Creepin’ on the ‘Gram is a new Soccer Gods feature where we periodically dive into the Instagram crates of various figures in the soccer world … because we have nothing better to do, and that’s actually the purpose of Instagram. Creepin’ is dedicated to the memories all the failed social media projects that came before, as well as to bringing you the best of the best of other people’s fake lives through our own unique Instagram filter. Tell your friends.
You may know Instagram as a social platform that allows you to share pictures and videos with the world. But on the sly, Instagram serves another purpose: It allows people to secretly chase their dreams of pursuing secondary careers.
Yesterday, we launched our first creep, revealing New England Revolution and U.S. midfielder Jermaine Jones’s secret desire to launch an emo R&B career. Today, we enter Schalke and Ghana midfielder/forward Kevin-Prince Boateng’s Instagram world. Prince, as you will soon learn, is discretely chasing an acting career.
Come creep with us.
1. The ability to express oneself is vital in the acting world. But expression involves more than just words. To be well-rounded, one must also show facial expression versatility. This is the headshot Prince sent in for a role in Law & Order: Berlin as the guy who dares the police to come and get him. As you’ll see over the course of this creep, Prince has mastered the “Meh, not gonna catch me, coppers, see!” look.

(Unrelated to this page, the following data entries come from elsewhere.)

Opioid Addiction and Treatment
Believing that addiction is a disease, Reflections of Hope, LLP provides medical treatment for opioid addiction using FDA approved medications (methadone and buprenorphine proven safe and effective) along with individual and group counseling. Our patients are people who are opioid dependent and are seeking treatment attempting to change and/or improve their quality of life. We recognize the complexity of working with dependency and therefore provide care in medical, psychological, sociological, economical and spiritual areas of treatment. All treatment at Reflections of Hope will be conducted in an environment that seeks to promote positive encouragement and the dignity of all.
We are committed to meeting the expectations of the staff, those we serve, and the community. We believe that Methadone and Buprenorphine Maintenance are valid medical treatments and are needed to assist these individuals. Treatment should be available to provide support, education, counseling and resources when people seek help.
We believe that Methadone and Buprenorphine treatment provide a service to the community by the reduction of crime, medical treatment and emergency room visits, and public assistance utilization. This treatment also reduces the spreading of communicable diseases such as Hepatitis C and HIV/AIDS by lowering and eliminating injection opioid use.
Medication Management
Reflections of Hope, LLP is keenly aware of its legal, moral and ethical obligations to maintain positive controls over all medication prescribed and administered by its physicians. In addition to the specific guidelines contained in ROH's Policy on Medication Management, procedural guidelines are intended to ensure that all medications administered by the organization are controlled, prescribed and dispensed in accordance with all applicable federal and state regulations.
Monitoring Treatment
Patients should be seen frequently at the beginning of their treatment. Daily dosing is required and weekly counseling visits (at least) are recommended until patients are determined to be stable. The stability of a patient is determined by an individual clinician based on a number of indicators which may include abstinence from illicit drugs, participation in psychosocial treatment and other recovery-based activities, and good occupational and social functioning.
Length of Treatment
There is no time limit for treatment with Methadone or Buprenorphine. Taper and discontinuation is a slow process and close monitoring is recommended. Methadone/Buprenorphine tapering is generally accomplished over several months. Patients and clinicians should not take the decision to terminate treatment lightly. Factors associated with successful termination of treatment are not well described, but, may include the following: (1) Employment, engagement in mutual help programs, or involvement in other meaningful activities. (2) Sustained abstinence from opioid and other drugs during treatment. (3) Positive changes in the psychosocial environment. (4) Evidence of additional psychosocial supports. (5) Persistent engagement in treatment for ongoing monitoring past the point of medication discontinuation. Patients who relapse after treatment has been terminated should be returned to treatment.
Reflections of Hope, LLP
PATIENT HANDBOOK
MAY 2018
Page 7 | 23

2. Brooding. It’s an expression one must master when angling for a role on True Detective 2. But the brilliance of this Prince headshot is that it also works for cartoon roles. If there’s an animated True Detective in the near future, Prince has a chance of breaking into the franchise. This expression also works for scenes where he’s supposed to realize that the coppers may actually catch him, and he’s supposed to express fading belligerence and regret that he may never see his loved ones again.
3. I think we’ve found Prince’s True Detective 2 partner: Schalke teammate Tranquillo Barnetta. Obviously, he’s the one with the creepstache.
Here, Prince’s shows his happy face, which contrasts beautifully with Tranquillo’s stern, “I’ve heard enough of your bullshit” face. It’s a winning combination, because we all know that True Detective partners can never simultaneously be in the same emotional state.
Prince’s happy face shows that he has more in his arsenal than his “running from cops” face. Don’t typecast Prince.
4. Prince’s American History X III headshot. American History X III takes a thematic detour from the original film. The lead in the third movie of the trilogy joins a more tolerant, sympathetic, and ethnically diverse white supremacist organization as the group’s new art director. The character’s name is Jermaine, and he puts on a play at a multipurpose center called “The Life and Times of Tupac Shakur.” Jermaine plays the lead.
5. #EndSelfies. Counterpoint: How else is one supposed to practice these expressions?
You can see how dedicated Prince is to making his secondary career a reality: hours of standing in front of mirrors, taking picture after picture of himself in different outfits, having to upload those pictures to Instagram, but only once he gets the look right, so casting agents can see his remarkable portfolio and work ethic.
This selfie was from when the Schalke player was trying to land a part as a Michael Jackson stunt double in a remake of Smooth Criminal called “Not As Smooth Criminal.” He didn’t get the part.
6. Prince’s “Not gonna get me alive, copper, see!” face is in syndication. It’s his go-to – a face he has clearly embraced.
I remember a piece of advice my first acting coach gave me: Play to your strengths. Unfortunately, I didn’t have any. But Prince does. If he sticks to his practice schedule, Prince’s “not gonna get me” face could very well become one of the trademark facial expressions of the 21st century.